Dao-AILab / flash-attention

Fast and memory-efficient exact attention
BSD 3-Clause "New" or "Revised" License
13.65k stars 1.25k forks source link

Shall Flash-attn support Gemma-2 soft-capping anytime soon ? #1111

Open thusinh1969 opened 2 months ago

thusinh1969 commented 2 months ago

Great product, TriDao (quá giỏi bạn tôi).

Shall your Flash-attn support Gemma-2 soft-capping anytime soon ? We inspired much by Gemma-2 quality and hence we would stick to it should context-length can be expanded. Unsloth has some options but they support only single GPU.
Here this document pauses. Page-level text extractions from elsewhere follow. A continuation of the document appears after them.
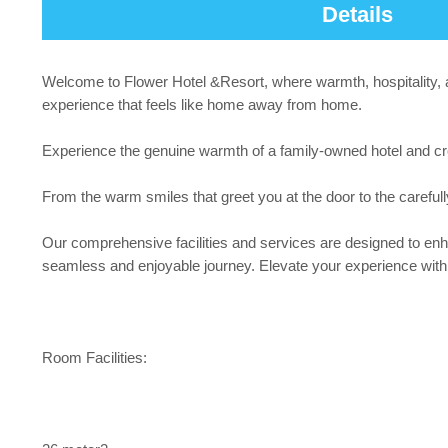
Details
Welcome to Flower Hotel &Resort, where warmth, hospitality, an
experience that feels like home away from home.
Experience the genuine warmth of a family-owned hotel and c
From the warm smiles that greet you at the door to the careful
Our comprehensive facilities and services are designed to enha
seamless and enjoyable journey. Elevate your experience with ou
Room Facilities:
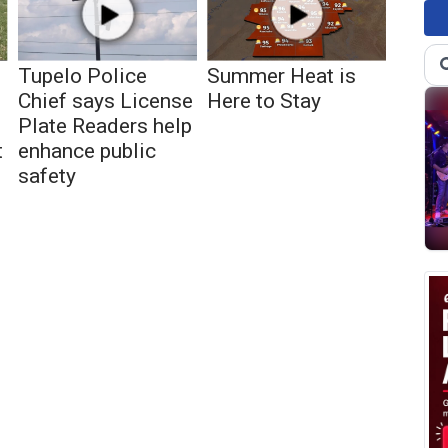
Tupelo Police
Summer Heat is
Chief says License
Here to Stay
Plate Readers help
t
enhance public
safety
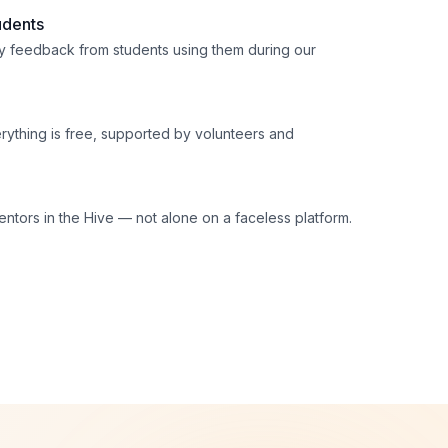
udents
 feedback from students using them during our
erything is free, supported by volunteers and
ntors in the Hive — not alone on a faceless platform.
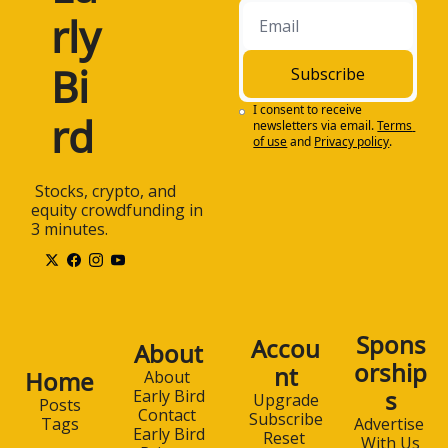
rly 
Bi
Subscribe
I consent to receive 
rd
newsletters via email.
Terms 
of use
and
Privacy policy
.
 Stocks, crypto, and 
equity crowdfunding in 
3 minutes.
Spons
Accou
About
orship
nt
Home
About 
s
Early Bird
Upgrade
Posts
Contact 
Subscribe
Advertise 
Tags
Early Bird
Reset 
With Us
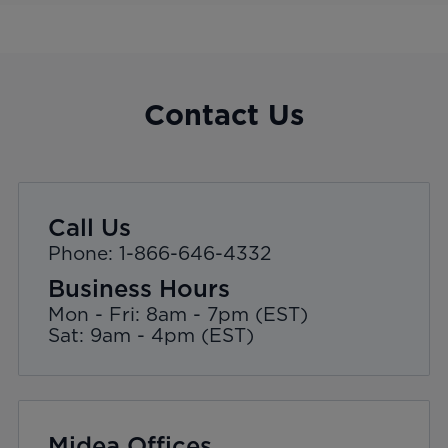
Contact Us
Call Us
Phone: 1-866-646-4332
Business Hours
Mon - Fri: 8am - 7pm (EST)
Sat: 9am - 4pm (EST)
Midea Offices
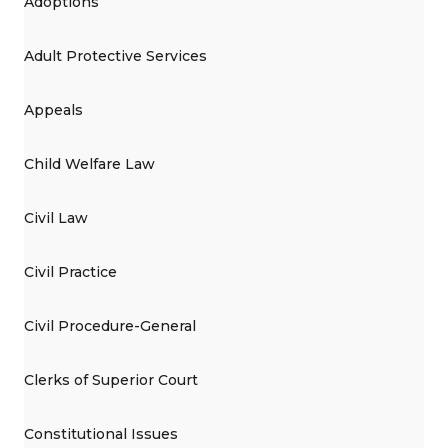
Adoptions
Adult Protective Services
Appeals
Child Welfare Law
Civil Law
Civil Practice
Civil Procedure-General
Clerks of Superior Court
Constitutional Issues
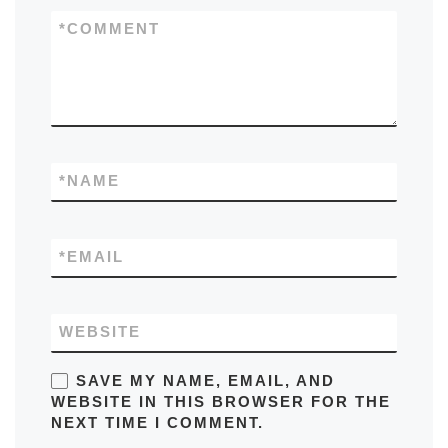
*
COMMENT
*
NAME
*
EMAIL
WEBSITE
SAVE MY NAME, EMAIL, AND
WEBSITE IN THIS BROWSER FOR THE
NEXT TIME I COMMENT.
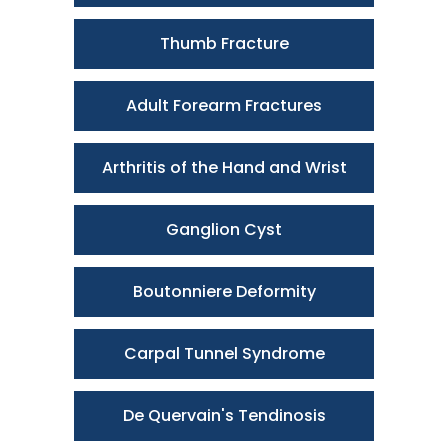
Thumb Fracture
Adult Forearm Fractures
Arthritis of the Hand and Wrist
Ganglion Cyst
Boutonniere Deformity
Carpal Tunnel Syndrome
De Quervain's Tendinosis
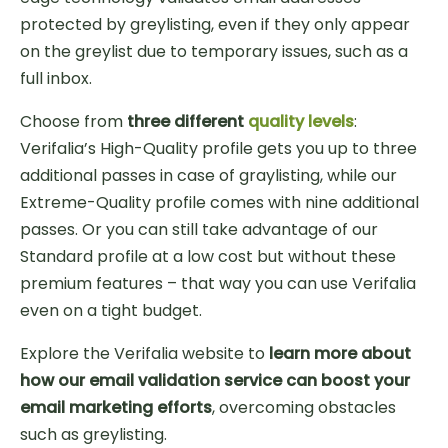
protected by greylisting, even if they only appear
on the greylist due to temporary issues, such as a
full inbox.
Choose from
three different
quality levels
:
Verifalia’s High-Quality profile gets you up to three
additional passes in case of graylisting, while our
Extreme-Quality profile comes with nine additional
passes. Or you can still take advantage of our
Standard profile at a low cost but without these
premium features – that way you can use Verifalia
even on a tight budget.
Explore the Verifalia website to
learn more about
how our email validation service can boost your
email marketing efforts
, overcoming obstacles
such as greylisting.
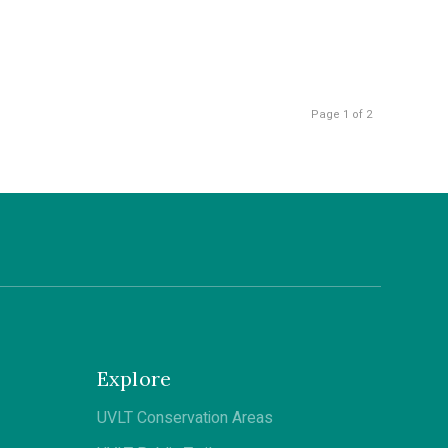
Page 1 of 2
Explore
UVLT Conservation Areas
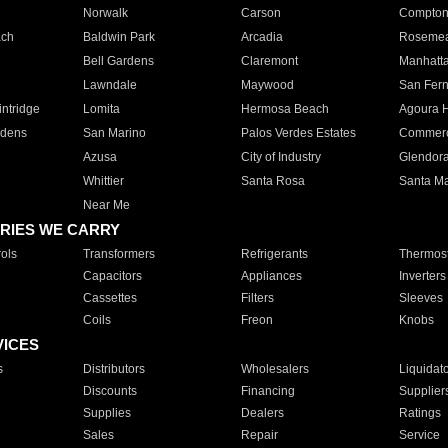
Norwalk
Carson
Compto
ach
Baldwin Park
Arcadia
Roseme
Bell Gardens
Claremont
Manhatt
Lawndale
Maywood
San Fer
ntridge
Lomita
Hermosa Beach
Agoura H
rdens
San Marino
Palos Verdes Estates
Commer
Azusa
City of Industry
Glendor
Whittier
Santa Rosa
Santa Ma
Near Me
RIES WE CARRY
ols
Transformers
Refrigerants
Thermost
Capacitors
Appliances
Inverters
Cassettes
Filters
Sleeves
Coils
Freon
Knobs
VICES
s
Distributors
Wholesalers
Liquidat
Discounts
Financing
Supplier
Supplies
Dealers
Ratings
Sales
Repair
Service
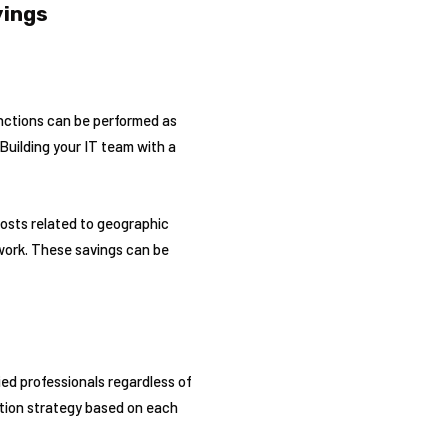
vings
nctions can be performed as
Building your IT team with a
costs related to geographic
 work. These savings can be
ed professionals regardless of
ation strategy based on each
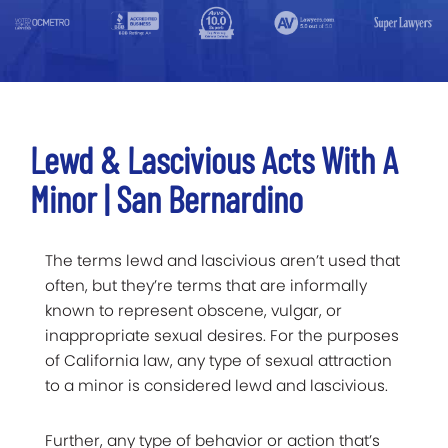
Lewd & Lascivious Acts With A
Minor | San Bernardino
The terms lewd and lascivious aren’t used that
often, but they’re terms that are informally
known to represent obscene, vulgar, or
inappropriate sexual desires. For the purposes
of California law, any type of sexual attraction
to a minor is considered lewd and lascivious.
Further, any type of behavior or action that’s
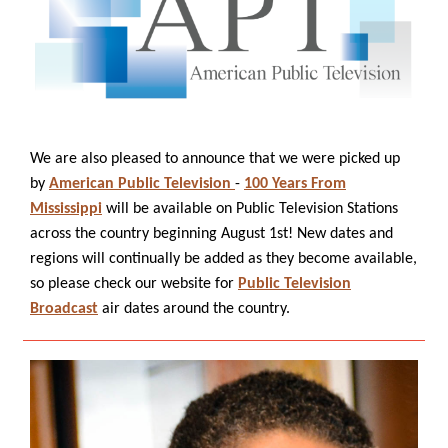
We are also pleased to announce that we were picked up
by
American Public Television
-
100 Years From
Mississippi
will be available on Public Television Stations
across the country beginning August 1st! New dates and
regions will continually be added as they become available,
so please check our website for
Public Television
Broadcast
air dates around the country.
Thanks much bạn, Cheers Nguyên

tridao commented 2 months ago

it's supported

v-lmn commented 2 months ago

it's supported

Algorithm 1 FlashAttention-3 forward pass without intra-consumer overlapping Algorithm 2 FlashAttention-3 consumer warpgroup forward pass

Is the current implementation of the Algorithm 2? Is there an implementation of the Algorithm 1 available? I would like to make a comparison. Could you please provide the complete code of Algorithm 1? thanks!

HuangBugWei commented 2 months ago

Hi @tridao, I recently installed the latest version of FlashAttention using the following command: pip install -U https://github.com/Dao-AILab/flash-attention/releases/download/v2.6.3/flash_attn-2.6.3+cu118torch2.1cxx11abiFALSE-cp310-cp310-linux_x86_64.whl I am using AutoModelForCausalLM from the Hugging Face Transformers library, which I've also upgraded to the latest version. However, I'm still noticing some unexpected results during inference. Before I dive into debugging other parts of my code, I want to confirm whether the version of FlashAttention I've installed is fully compatible with the latest version of Hugging Face Transformers. Could this version mismatch be causing the issues I'm seeing? Thanks for your help!

tridao commented 2 months ago

Idk anything about HF transformers

HuangBugWei commented 2 months ago

Thank you for your response. May I then assume that the version I installed supports the soft capping operation?

v-lmn commented 2 months ago

Idk anything about HF transformers

@tridao Is the current implementation of the Algorithm 2? Is there an implementation of the Algorithm 1 available? I would like to make a comparison. Could you please provide the complete code of Algorithm 1? thanks!